Today's Music That Is Pretty Great is (What's The Story) Morning Glory? by Oasis. This is an album that I listened to a little bit as a youth, then ignored and largely forgot about (if not spurned due to all the 'New Beatles' crap that surrounded Oasis for a while) then rediscovered, sort of, later in life. It's a good thing, too, because this is really a great album.
I'd love to talk about this album and its place in musical history - it happened at a curious time, just after grunge but before the popular music scene splintered into rap-metal and teen-pop and mall-punk and some equally horrible faux-genres. The album also received plenty of hype from the British press, and was well received here in the states as well. Maybe it was the hangover from Kurt Cobain's death and Pearl Jam sort of falling out of the public eye, gangsta rap being a little too dangerous for the entire nation to accept, and the media's consequent search for a new musical messiah that led Oasis to be so big for a couple years. At least until it became apparent that the Gallagher brothers were a couple dysfunctional drunks. Consequently this album is sort of frozen in a period of time where a lot of music junkies weren't sure where their next fix was coming from.
But history aside, this is a marvelous rock album. The singer, whichever Gallagher it was (I hope not the fruit-smasher [sorry]) has a good rock voice, plenty of range and just raspy enough to hold an edge. The guitar is good, and this band manages to incorporate strings - strings! - into the music without having them make any songs overly cute or cloying.

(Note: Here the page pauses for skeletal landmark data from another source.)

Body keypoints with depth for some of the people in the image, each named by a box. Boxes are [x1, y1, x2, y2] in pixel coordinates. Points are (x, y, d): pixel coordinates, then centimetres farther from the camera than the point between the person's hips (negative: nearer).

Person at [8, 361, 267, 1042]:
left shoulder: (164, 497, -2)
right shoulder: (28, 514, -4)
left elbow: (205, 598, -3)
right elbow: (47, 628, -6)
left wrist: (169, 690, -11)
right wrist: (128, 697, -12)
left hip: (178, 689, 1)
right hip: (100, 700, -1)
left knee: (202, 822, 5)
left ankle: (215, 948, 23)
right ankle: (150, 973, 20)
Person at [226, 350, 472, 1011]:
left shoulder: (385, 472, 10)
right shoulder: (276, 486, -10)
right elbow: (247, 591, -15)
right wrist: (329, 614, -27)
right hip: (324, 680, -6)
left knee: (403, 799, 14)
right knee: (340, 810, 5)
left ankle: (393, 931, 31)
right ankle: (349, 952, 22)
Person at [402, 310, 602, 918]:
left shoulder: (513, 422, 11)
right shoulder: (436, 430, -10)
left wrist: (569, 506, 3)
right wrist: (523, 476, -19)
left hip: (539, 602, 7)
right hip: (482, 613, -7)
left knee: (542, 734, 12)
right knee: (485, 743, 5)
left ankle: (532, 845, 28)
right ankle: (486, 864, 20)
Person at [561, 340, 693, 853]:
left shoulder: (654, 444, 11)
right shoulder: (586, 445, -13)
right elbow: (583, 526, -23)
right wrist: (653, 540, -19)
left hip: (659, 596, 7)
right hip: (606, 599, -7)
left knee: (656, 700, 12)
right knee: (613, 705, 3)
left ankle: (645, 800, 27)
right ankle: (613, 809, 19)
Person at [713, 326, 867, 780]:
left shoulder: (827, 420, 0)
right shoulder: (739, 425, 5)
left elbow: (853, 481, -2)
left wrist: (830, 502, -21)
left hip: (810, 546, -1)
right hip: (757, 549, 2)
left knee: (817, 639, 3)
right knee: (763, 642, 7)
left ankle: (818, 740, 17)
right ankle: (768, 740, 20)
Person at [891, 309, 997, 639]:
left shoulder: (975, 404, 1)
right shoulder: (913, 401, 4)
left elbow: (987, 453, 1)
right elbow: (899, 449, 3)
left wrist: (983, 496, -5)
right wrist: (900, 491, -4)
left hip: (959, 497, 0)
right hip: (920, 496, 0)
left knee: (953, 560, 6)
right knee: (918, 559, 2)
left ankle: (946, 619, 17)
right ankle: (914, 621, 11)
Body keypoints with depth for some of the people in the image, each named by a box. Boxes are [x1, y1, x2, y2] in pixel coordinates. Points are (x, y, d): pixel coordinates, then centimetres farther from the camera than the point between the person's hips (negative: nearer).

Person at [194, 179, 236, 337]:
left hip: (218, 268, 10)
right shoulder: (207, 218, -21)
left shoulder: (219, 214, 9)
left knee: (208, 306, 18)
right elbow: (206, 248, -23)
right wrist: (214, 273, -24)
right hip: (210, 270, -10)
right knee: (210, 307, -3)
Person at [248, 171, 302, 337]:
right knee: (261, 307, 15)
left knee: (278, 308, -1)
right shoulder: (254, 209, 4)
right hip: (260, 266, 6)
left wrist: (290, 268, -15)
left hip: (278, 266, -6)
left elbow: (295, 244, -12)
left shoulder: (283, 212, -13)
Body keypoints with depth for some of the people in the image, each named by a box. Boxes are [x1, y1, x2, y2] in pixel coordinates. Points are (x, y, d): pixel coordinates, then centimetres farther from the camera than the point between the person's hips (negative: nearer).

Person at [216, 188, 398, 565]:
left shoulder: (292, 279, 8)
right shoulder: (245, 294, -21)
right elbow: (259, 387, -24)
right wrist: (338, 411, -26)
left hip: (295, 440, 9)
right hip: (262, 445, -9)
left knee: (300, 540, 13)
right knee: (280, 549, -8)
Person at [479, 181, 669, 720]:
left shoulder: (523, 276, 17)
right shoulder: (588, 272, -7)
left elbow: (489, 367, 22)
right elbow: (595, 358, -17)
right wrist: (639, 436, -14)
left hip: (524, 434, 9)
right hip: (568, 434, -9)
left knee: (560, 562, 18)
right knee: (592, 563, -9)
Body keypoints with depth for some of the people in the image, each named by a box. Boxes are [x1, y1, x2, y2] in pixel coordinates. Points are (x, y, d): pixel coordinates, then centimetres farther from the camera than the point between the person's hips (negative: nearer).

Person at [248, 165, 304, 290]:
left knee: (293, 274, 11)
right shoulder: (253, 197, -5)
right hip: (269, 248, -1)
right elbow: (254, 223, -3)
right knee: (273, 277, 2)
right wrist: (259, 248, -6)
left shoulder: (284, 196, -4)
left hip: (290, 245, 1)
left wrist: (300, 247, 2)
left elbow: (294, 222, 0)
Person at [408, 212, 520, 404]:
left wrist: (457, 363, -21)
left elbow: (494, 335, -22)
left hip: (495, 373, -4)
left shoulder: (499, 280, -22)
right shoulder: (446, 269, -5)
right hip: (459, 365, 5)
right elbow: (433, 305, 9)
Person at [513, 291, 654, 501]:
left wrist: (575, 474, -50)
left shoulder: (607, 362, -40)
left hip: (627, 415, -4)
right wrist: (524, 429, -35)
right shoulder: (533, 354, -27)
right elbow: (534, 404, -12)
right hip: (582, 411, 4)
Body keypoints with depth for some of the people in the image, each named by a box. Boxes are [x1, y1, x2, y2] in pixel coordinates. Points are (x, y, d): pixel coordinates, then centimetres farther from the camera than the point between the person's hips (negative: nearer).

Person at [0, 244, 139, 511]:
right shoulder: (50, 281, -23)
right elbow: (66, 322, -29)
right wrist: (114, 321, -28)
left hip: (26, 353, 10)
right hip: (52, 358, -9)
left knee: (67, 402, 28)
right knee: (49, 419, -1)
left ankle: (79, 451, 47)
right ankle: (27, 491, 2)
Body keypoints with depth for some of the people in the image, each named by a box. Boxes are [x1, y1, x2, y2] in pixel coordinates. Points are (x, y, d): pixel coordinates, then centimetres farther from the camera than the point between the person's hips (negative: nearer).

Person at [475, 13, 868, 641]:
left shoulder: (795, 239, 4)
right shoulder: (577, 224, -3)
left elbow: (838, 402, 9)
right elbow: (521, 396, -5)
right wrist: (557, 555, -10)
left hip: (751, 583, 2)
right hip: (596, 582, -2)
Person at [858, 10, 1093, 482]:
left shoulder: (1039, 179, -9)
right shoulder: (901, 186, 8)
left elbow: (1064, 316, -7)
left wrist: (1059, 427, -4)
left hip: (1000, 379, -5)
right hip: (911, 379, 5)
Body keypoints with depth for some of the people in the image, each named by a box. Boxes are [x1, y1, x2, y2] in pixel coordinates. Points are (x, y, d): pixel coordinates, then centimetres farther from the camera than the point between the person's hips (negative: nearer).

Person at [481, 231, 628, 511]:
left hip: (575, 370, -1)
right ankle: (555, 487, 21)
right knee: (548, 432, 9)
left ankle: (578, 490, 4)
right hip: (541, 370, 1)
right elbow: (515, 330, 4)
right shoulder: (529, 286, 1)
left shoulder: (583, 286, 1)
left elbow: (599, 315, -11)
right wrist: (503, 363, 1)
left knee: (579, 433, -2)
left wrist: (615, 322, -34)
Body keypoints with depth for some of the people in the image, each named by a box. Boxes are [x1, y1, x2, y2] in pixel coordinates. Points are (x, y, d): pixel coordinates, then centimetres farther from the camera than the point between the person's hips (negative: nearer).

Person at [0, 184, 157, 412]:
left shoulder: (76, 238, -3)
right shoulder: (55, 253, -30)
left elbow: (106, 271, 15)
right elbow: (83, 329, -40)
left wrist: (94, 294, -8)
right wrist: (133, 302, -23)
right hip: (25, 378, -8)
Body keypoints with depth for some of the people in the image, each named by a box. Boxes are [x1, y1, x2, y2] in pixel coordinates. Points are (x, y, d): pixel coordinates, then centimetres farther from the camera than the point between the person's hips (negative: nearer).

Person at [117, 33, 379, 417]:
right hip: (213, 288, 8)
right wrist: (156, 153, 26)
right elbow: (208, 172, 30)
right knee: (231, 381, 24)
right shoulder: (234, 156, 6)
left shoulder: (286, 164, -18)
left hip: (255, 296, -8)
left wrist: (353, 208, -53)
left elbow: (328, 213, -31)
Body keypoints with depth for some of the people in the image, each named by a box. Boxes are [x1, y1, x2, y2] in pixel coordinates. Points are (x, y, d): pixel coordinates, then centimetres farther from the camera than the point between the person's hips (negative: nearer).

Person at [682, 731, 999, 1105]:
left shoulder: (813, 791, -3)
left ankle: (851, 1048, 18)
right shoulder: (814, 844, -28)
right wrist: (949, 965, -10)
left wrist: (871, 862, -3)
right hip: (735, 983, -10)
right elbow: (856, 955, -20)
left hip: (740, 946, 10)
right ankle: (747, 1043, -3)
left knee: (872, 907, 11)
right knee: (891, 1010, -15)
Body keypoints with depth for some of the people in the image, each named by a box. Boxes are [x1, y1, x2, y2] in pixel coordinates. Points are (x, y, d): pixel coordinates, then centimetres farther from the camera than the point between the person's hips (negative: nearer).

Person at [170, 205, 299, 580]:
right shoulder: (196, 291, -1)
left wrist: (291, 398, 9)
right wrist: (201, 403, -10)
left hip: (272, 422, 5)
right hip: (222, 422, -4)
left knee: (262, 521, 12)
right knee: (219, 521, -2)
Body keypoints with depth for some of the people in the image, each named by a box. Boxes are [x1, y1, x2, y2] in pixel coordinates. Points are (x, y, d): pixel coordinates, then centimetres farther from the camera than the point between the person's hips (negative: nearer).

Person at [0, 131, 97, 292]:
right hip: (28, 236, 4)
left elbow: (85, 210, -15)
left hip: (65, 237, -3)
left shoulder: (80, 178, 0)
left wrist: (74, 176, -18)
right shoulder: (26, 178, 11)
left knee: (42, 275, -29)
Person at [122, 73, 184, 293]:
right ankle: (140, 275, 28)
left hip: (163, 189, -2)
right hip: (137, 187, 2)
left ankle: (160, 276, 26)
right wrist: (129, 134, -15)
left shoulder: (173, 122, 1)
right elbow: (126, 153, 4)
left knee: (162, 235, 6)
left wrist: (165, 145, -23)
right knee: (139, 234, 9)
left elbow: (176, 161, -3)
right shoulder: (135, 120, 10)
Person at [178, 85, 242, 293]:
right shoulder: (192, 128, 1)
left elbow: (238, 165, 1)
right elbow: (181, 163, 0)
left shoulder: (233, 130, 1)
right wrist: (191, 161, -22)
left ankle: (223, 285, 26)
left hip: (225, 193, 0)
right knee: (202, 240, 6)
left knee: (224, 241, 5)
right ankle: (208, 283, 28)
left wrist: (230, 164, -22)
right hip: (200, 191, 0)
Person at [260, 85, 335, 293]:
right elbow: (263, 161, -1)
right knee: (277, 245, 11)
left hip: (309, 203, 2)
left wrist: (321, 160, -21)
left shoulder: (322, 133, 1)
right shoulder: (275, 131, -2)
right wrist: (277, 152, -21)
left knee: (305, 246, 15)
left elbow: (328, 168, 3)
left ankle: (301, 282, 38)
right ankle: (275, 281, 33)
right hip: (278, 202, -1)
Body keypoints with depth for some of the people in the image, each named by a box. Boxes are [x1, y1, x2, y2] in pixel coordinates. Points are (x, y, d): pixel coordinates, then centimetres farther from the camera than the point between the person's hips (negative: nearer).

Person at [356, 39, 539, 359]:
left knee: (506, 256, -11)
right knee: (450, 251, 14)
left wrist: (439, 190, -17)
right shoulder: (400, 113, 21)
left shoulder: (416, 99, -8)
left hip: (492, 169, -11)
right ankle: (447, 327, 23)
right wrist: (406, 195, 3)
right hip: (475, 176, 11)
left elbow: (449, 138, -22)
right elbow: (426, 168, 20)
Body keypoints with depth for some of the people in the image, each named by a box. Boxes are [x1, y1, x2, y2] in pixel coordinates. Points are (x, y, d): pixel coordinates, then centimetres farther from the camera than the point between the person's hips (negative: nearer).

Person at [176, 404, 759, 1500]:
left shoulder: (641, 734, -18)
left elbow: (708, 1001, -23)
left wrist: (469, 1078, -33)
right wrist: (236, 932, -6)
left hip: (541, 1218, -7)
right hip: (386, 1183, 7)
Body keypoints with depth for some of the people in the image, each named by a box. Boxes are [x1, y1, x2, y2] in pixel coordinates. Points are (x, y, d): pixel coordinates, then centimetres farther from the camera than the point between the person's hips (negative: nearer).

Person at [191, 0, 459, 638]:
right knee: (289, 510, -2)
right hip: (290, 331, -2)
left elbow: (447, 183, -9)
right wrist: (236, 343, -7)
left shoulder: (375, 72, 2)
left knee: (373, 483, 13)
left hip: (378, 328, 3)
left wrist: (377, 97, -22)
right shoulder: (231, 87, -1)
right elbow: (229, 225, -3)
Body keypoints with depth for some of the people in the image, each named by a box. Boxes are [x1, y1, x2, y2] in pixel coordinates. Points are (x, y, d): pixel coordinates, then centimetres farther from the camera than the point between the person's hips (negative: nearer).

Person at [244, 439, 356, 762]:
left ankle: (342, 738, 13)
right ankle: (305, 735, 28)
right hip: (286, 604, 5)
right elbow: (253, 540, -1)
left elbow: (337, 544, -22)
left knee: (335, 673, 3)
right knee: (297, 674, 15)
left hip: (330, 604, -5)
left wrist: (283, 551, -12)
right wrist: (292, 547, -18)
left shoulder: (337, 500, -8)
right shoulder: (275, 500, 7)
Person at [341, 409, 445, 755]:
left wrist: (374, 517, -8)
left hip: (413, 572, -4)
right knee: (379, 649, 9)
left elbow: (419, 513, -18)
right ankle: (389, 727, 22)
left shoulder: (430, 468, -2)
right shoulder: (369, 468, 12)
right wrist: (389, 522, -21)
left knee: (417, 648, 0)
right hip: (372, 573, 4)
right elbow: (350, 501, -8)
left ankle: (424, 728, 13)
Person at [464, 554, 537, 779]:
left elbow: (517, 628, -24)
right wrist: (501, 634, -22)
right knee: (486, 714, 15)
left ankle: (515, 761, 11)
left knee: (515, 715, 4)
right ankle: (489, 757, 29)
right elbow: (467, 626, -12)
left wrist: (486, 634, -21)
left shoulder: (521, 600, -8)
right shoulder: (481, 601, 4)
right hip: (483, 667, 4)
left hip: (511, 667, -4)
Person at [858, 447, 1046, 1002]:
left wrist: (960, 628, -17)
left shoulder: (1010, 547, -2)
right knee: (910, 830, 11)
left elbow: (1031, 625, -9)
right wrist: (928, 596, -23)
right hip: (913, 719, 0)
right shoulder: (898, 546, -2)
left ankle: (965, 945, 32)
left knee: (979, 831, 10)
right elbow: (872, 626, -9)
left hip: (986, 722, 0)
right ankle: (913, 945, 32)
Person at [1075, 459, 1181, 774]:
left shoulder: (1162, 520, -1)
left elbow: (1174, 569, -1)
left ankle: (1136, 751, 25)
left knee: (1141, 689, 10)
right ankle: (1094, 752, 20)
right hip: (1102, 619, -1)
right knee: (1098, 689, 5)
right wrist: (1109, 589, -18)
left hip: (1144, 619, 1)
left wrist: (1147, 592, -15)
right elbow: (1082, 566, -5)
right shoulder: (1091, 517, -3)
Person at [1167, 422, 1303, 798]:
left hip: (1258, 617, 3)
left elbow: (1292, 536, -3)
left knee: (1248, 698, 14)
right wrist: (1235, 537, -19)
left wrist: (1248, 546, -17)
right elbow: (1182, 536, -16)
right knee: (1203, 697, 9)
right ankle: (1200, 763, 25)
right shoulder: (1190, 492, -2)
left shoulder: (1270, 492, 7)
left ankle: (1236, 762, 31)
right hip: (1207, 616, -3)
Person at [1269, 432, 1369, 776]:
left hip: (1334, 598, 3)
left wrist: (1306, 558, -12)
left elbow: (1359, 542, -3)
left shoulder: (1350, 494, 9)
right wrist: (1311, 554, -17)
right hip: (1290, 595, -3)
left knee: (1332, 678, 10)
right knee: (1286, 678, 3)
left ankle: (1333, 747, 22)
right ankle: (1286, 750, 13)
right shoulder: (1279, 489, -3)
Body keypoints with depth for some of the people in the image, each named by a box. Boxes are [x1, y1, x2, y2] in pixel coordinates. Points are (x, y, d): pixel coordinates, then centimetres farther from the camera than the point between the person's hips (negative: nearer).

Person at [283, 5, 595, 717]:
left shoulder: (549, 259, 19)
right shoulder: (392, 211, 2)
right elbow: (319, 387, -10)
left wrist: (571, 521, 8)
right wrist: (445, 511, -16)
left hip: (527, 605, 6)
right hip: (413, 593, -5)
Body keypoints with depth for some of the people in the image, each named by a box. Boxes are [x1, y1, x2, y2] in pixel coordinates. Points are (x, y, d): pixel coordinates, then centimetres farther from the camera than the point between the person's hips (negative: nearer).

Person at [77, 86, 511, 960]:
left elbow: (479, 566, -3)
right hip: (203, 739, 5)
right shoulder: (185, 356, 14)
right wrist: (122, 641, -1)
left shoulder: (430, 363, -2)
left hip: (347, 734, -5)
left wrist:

The album really has a good balance of laid-back songs with loud rock tracks; I wouldn't call any of it 'metal' but the guitar, sounding like the Edge if he was younger and slightly ragged, runs the show here. The songs, you probably know a few of them by heart, are sequenced marvelously. "Wonderwall" is great, I personally like "Some Might Say" and "Morning Glory". And, of course, "Champagne Supernova" is just about the best way to close an album short of "A Day in the Life" that I could imagine.
Maybe Oasis didn't turn out to be the new Beatles, but for a while there, in the mid-90's, they really had us all worked up. Lightning in a bottle, I guess.
In other news:
There's a baby crying somewhere in the hall, the sun is here if only for now, and I could use a week of Saturdays.